Here’s the smaller part I mentioned before, the one that came out perfectly using PLA at 15% fill on the printer we’ve been working with all along. Here it is from above (left) and on its side (right):

3d-printing-6

Bad news

However, we’re still having cooling/contracting problems with the previously attempted parts (discussed in the last post), seen here an attempt to print at 15% fill:

3d-printing-4

On a positive note, these made it a lot further in the process (all the way past the second bore hole) before things went bad.

Changing another variable

Apparently, the biggest danger with the cooling/contracting issue is that the raft anchoring the piece — which is made of the exact same material — begins to bow, so that it no longer sits flat on the table. As you can image, that makes it pretty easy for the filling process to knock the piece around, and then nothing lines up properly anymore.

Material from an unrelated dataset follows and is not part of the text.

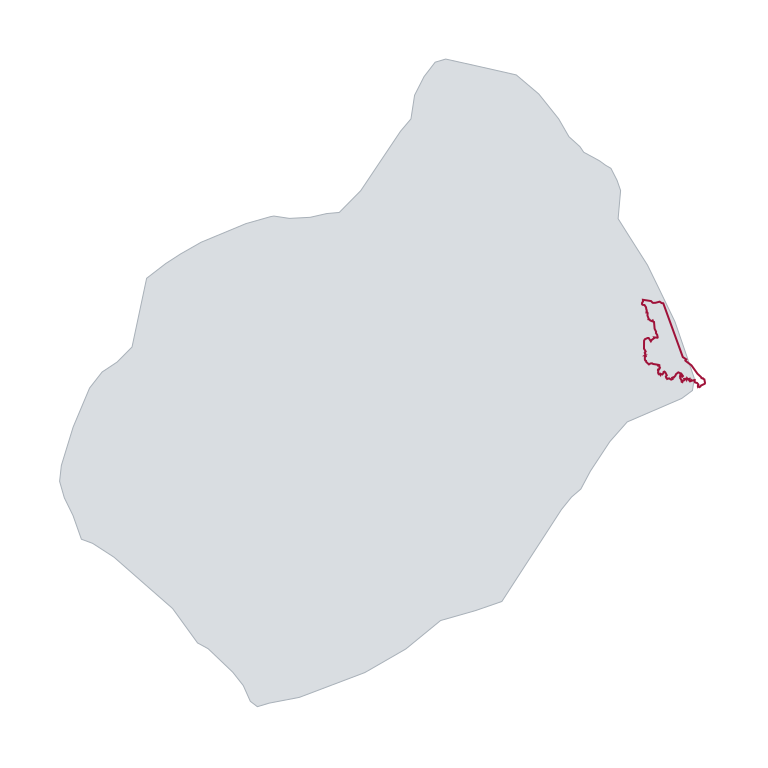 Qibing, Mafeteng, Lesotho (highlighted), rotated 182°
{"feature_id": "5366337B9328437172826", "entity_name": "Qibing", "entity_type": "district", "adm_level": 2, "iso_a3": "LSO", "parent_name": "Lesotho", "parent_adm1": "Mafeteng", "projection": "robinson", "projection_center": [27.156, -29.771], "detail": "medium", "context": "in_parent", "style": "outline", "palette": "rose", "viewbox_px": 768, "rotation_deg": 182, "n_neighbors": 0, "source": "geoboundaries", "source_scale": "gbopen_adm2", "svg_char_len": 2881}
<svg xmlns="http://www.w3.org/2000/svg" viewBox="0 0 768 768"><g transform="rotate(182 384 384)"><path d="M527.5,539.5L503.2,547.3L499.9,548.0L484.3,546.2L463.6,548.0L447.3,552.3L434.7,553.9L414.0,576.4L376.3,637.2L366.3,649.9L363.5,673.7L354.7,692.6L344.1,707.4L333.7,710.9L302.5,705.1L262.6,697.5L239.4,679.2L218.7,655.1L207.8,637.6L196.4,628.0L192.5,622.6L176.3,614.5L170.1,610.3L164.7,607.4L158.2,595.7L154.3,585.6L155.8,557.4L144.4,540.6L124.8,512.0L112.3,488.5L95.4,456.4L84.9,429.0L74.1,400.5L75.5,388.3L85.9,380.0L116.1,365.7L139.6,354.6L156.3,334.3L174.7,304.1L183.6,285.9L192.6,277.6L202.3,264.7L219.3,236.3L238.3,204.7L258.6,170.8L284.2,160.9L319.2,149.6L352.9,120.0L393.0,95.0L457.6,67.9L487.8,61.0L499.3,57.1L506.5,62.2L514.1,77.7L525.1,90.7L550.5,113.3L561.3,118.7L587.4,152.2L615.5,175.1L647.8,201.5L669.7,214.6L681.0,218.3L690.2,241.7L699.5,259.1L704.8,275.4L703.6,291.3L693.2,330.0L678.1,369.7L666.1,386.2L651.5,396.6L637.1,412.2L631.5,444.0L624.9,481.4L606.3,496.8L591.8,506.9L571.7,519.3L527.5,539.5Z" fill="#d9dde1" stroke="#a8b0b8" stroke-width="1"/><path d="M128.2,477.2L128.0,475.6L128.9,474.2L129.0,472.9L128.4,472.2L126.4,472.0L124.8,469.8L124.5,467.9L124.0,466.9L124.2,464.7L123.4,464.8L123.0,464.1L123.1,461.6L121.9,458.8L122.0,457.9L120.9,457.7L120.2,456.8L118.6,456.2L117.7,456.9L117.2,455.7L116.3,455.4L115.5,448.7L113.9,445.7L114.0,444.4L112.7,442.6L112.1,440.2L112.3,439.8L115.6,440.0L115.3,439.5L118.1,437.3L118.8,436.0L121.1,439.2L122.1,439.2L124.9,437.8L125.6,436.3L125.4,428.4L123.7,425.8L124.1,425.5L124.0,424.1L124.4,424.0L123.7,422.1L124.2,421.7L123.8,421.7L124.1,421.4L123.5,420.7L124.2,420.3L124.2,418.0L123.8,416.7L122.9,416.3L122.7,415.2L119.9,412.8L118.5,413.8L116.8,414.0L115.8,413.4L111.6,412.9L110.9,412.1L110.4,412.7L109.5,412.5L109.3,410.6L108.9,410.2L109.2,409.8L109.0,409.2L109.6,408.3L110.4,408.3L110.7,407.9L110.7,407.1L110.3,406.8L110.5,404.9L110.1,403.8L109.6,403.3L108.8,403.6L108.2,402.9L108.1,403.9L106.3,403.2L105.3,404.3L105.0,405.8L104.2,406.2L103.3,405.5L101.7,402.6L102.6,401.4L102.2,400.0L101.5,399.7L101.2,398.9L99.3,399.6L97.2,398.4L95.8,399.0L96.2,400.2L95.0,400.4L95.0,400.9L94.3,401.0L93.0,402.6L92.6,403.9L90.3,405.9L88.0,405.0L88.2,403.4L87.1,404.5L85.5,402.4L86.0,401.8L86.7,402.5L87.2,402.3L88.2,400.3L86.9,398.3L86.6,396.6L85.9,396.3L85.4,397.9L84.4,398.0L83.5,398.8L84.0,399.6L82.0,399.9L81.7,399.2L81.4,400.3L80.7,399.4L79.2,399.8L79.5,398.8L78.3,397.3L77.5,397.6L77.2,398.8L76.3,398.1L73.6,398.8L73.6,397.1L73.2,396.4L71.2,396.0L69.8,394.5L70.3,392.9L70.1,392.2L69.5,392.8L68.7,391.9L67.8,392.4L67.2,393.5L63.5,395.4L63.2,396.2L64.0,399.8L65.5,400.5L65.6,400.9L66.9,400.9L67.4,402.0L71.1,405.2L77.4,413.4L83.5,417.7L83.7,418.1L82.8,419.2L86.3,421.3L107.7,474.4L109.4,474.6L111.4,475.9L115.6,474.6L117.7,474.5L118.4,474.6L120.0,476.2L128.2,477.2Z" fill="none" stroke="#9f1239" stroke-width="2"/></g></svg>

Jeremiah conjectured that this bowing effect in the raft was worse here because of the regular, unbroken footprint made by the rectangular bottom of the piece. Compare that to the open, irregular footprint of the piece in the first picture above.

Crisis averted?

So the next time he tried to print one of the pieces, he altered the design (and the STL file) so that the piece lies on its side, which is not rectangular, as you can see here:

3d-printing-5

That seems to have done the trick. Of course, the other possibility is that simply printing one piece at a time, rather than four, decreases the probability of something going haywire.

At any rate, we look forward to sharing pictures of all the pieces — and assembled! — when we get to that point in the process.